COMENTARIO

 Lc 2,41-50 

Característico del Evangelio de la infancia es que apenas recoge obras o palabras de Jesús: aprendemos quién es Jesucristo de las acciones y palabras de los otros personajes de la narración. Este episodio viene a cambiar ese proceder. El ángel había proclamado la filiación divina de Jesús en el anuncio (1,35), poco después lo dirá también la voz del cielo en el Bautismo (3,22): en medio de los dos testimonios, Jesús mismo lo afirma ahora con sus palabras (v. 49): «El hallazgo de Jesús en el Templo es el único suceso que rompe el silencio de los Evangelios sobre los años ocultos de Jesús.
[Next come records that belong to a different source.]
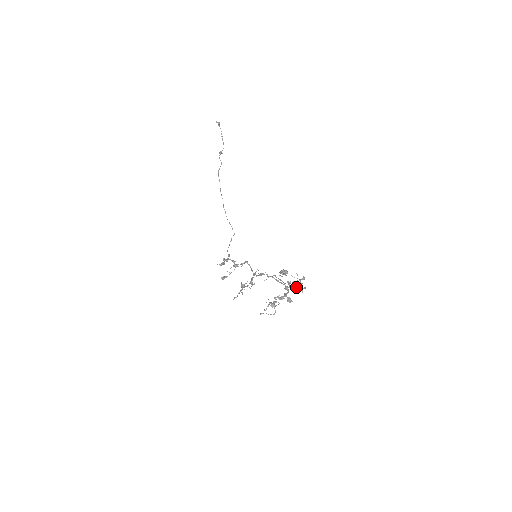
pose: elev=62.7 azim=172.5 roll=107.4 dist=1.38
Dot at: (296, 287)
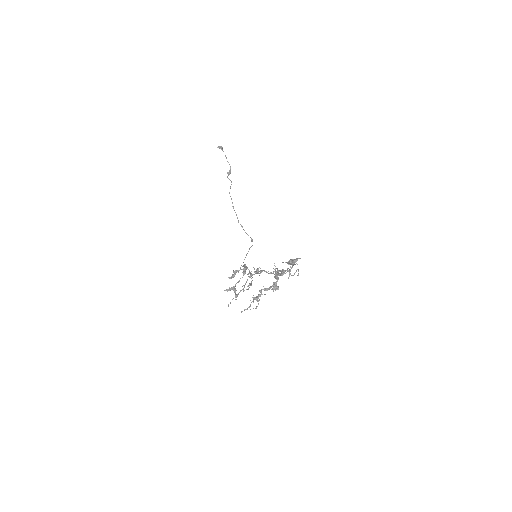
Dot at: (286, 272)
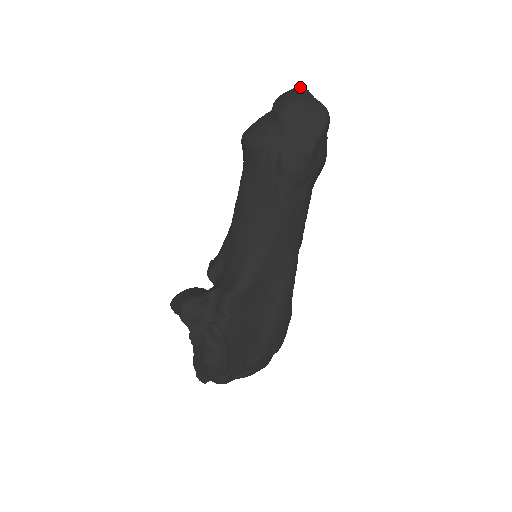
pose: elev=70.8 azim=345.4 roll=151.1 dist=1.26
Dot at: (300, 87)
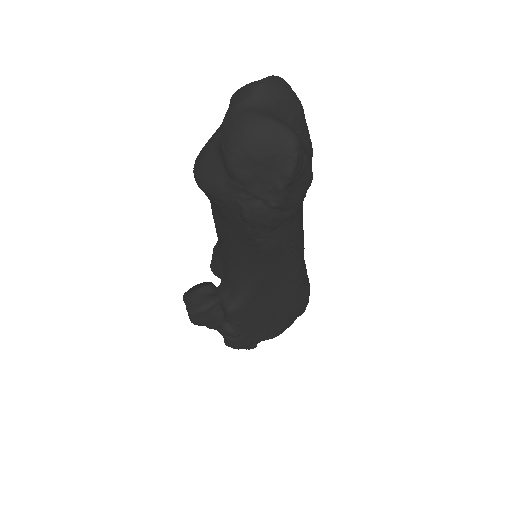
Dot at: (258, 83)
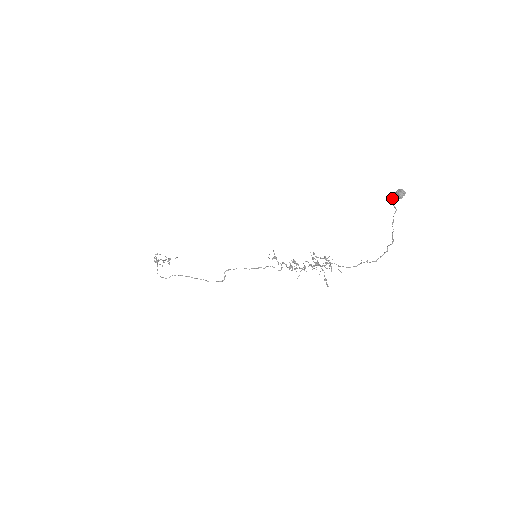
Jesús deja entrever en ello el misterio de su consagración total a una misión derivada de su filiación divina» (Catecismo de la Iglesia Católica, n. 534).

Los Ácimos y Pascua eran una de las tres fiestas en que los varones de Israel debían peregrinar al Templo de Jerusalén (Dt 16,16). La obligación no concernía a las mujeres y a los niños, aunque las familias piadosas solían llevarlos desde edad temprana. La pérdida de Jesús es explicable. Por entonces, Jerusalén solía triplicar su población en las fiestas de las peregrinaciones. Acostumbraban a ir en caravanas y en dos grupos, uno de hombres y otro de mujeres. Los niños podían ir indistintamente en cualquiera. Al hacer un alto en el camino, se reunían las familias: quizás entonces descubrieron que el Niño se había quedado en Jerusalén. El evangelista narra las circunstancias de ese viaje con sobriedad, porque quiere detenerse en el diálogo de Jesús con su Madre. En efecto, sus padres lo encuentran «escuchando y preguntando» a los doctores (v. 46), de tal manera que los presentes están «admirados de su sabiduría y de sus respuestas» (v. 47). Es un modo de preparar lo que se leerá a continuación: Jesús no es un niño cualquiera, ni siquiera un niño más sabio que los demás: es el Hijo de Dios. El diálogo de Jesús con su Madre sorprende por su aparente desapego, pero, para entenderlo, no hay que olvidar que la mentalidad semita es aficionada a los contrastes y a las antítesis. Jesús, como afirma San Ambrosio, «no les reprende porque le busquen como hijo, sino que les hace levantar los ojos de su espíritu para que vean lo que se debe a Aquel de quien es Hijo Eterno» (Expositio Evangelii secundum Lucam, ad loc.).